MÉRIDA.— Ayer comenzó en el Centro de Justicia Oral de Mérida un juicio por el homicidio de un joven del fraccionamiento Flamboyanes de Progreso, a la par con el proceso que se le sigue en Valladolid a tres acusados de dar muerte el exalcalde de Chikindzonot, Catalino Chan Chuc.
Por tanto, en las siguientes semanas los dos tribunales orales del Estado desahogarán las pruebas que ofrecieron, en su mayoría, la Fiscalía General del Estado y los defensores.
En el caso que se registra en Mérida, se trata del homicidio del joven tabasqueño José Eduardo Javier de la Cruz, crimen que se atribuye a Grifel Pech Huerta.
Los hechos fueron en febrero pasado, cuando el occiso y el detenido consumían drogas en un paraje de ese fraccionamiento. El motivo de la agresión, de acuerdo con las investigaciones, es que el occiso “se burlaba” de manera continua de su compañero de parranda.
No fragua su plan
Luego de ultimar a Javier de la Cruz, el aprehendido incineró el cuerpo para no ser descubierto, pero su plan no fraguó y fue aprehendido. Las pruebas concluirán el martes 16 y en la siguiente audiencia se decidirá el sentido de la sentencia: absolutoria o condenatoria, labor que tiene a su cargo el Tribunal Segundo Oral.
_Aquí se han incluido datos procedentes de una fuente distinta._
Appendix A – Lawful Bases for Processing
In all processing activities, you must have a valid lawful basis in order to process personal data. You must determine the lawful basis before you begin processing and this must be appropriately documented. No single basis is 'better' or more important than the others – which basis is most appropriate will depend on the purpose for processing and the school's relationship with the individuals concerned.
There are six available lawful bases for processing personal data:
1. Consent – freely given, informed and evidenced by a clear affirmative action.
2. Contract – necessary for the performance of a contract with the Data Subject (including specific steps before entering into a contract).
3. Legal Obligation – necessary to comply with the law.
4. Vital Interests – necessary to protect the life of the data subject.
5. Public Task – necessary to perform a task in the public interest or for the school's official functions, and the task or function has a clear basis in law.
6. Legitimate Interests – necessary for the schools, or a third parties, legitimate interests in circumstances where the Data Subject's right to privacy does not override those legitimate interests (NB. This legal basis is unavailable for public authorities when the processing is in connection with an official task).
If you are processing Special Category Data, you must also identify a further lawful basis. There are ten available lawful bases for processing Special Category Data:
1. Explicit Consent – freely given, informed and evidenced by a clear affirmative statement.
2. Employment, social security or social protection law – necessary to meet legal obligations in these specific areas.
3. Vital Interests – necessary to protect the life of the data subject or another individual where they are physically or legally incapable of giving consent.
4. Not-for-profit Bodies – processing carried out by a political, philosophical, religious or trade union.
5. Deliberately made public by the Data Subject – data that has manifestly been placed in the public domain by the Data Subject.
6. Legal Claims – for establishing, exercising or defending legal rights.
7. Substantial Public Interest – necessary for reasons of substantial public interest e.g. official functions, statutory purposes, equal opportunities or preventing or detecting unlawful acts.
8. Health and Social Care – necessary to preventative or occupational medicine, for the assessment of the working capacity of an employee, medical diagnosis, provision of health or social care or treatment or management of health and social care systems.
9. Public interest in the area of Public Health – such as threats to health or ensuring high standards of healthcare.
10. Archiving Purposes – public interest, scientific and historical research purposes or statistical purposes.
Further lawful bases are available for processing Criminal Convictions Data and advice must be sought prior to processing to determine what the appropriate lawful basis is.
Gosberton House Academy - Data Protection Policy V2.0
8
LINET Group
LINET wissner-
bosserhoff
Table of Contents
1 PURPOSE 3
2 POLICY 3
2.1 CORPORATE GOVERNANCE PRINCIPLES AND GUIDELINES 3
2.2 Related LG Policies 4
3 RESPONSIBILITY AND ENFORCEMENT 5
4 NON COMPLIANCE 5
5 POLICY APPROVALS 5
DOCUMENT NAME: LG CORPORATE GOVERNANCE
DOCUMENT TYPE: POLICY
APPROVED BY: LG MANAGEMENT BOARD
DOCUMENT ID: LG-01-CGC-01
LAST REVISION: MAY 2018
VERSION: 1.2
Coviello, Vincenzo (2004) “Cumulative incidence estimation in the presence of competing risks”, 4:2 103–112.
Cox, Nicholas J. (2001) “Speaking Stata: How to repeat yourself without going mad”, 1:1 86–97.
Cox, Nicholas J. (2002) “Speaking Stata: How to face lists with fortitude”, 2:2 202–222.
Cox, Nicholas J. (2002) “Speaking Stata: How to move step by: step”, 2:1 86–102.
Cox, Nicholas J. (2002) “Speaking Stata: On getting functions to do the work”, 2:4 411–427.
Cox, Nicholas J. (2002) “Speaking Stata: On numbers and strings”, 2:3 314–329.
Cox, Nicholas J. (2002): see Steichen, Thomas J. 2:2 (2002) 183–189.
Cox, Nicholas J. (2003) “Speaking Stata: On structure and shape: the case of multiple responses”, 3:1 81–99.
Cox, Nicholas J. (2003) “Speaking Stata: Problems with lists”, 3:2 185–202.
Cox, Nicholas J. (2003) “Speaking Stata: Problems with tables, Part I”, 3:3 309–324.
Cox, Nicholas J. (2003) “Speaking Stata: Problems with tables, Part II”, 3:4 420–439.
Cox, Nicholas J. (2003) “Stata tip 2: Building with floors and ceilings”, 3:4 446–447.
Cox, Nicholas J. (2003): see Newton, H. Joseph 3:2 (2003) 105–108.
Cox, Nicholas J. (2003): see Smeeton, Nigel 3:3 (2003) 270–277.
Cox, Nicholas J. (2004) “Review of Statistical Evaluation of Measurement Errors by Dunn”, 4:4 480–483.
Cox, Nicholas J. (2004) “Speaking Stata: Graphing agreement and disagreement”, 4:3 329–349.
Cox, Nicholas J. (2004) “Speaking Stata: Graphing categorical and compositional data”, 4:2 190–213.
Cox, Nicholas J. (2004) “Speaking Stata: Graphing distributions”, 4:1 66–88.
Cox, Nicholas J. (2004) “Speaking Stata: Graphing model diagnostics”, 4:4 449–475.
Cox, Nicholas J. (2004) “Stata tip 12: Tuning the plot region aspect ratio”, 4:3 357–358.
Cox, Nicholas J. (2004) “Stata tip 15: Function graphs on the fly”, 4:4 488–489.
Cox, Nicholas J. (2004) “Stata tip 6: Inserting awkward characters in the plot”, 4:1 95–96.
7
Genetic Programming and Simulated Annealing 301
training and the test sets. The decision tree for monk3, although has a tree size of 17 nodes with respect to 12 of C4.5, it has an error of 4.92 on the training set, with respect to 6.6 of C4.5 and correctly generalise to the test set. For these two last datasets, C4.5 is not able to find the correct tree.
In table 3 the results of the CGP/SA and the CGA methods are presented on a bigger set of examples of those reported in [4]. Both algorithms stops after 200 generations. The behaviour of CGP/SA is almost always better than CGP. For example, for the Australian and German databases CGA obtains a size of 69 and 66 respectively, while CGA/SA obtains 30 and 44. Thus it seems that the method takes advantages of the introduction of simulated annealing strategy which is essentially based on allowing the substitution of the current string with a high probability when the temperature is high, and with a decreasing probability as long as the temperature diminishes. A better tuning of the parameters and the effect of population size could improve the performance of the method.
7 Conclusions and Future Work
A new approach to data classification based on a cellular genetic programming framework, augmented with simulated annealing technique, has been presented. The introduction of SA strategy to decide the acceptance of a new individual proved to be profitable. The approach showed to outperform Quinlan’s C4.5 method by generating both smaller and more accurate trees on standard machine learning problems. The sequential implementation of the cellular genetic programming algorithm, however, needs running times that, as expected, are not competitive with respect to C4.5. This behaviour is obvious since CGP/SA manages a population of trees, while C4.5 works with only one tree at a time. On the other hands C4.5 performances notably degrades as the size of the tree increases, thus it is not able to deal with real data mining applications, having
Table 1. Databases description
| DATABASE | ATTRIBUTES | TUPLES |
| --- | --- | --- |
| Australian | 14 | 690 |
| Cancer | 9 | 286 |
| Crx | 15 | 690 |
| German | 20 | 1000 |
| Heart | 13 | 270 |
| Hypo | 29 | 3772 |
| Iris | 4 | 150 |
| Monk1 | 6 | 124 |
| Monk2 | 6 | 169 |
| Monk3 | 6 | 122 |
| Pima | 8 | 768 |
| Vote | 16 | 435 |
Al mismo tiempo, en Valladolid se desahogan las pruebas en el juicio que se sigue a Julieta Nieblas Valdez, Eliseo Álvarez y Jorge Luis Montiel Palma, detenidos por el homicidio del exalcalde de Chikindzonot.
Como informamos, el cuerpo del ex funcionario fue encontrado en un cenote de Ticuch, luego que fue a un motel con la inculpada.
En ambos casos las muertes ocurrieron con ataques de arma blanca. Los detenidos han sostenido su inocencia y sus defensores han presentado pocas pruebas porque basan su postura en la “presunción de inocencia”.— Rudesindo Ferráez G.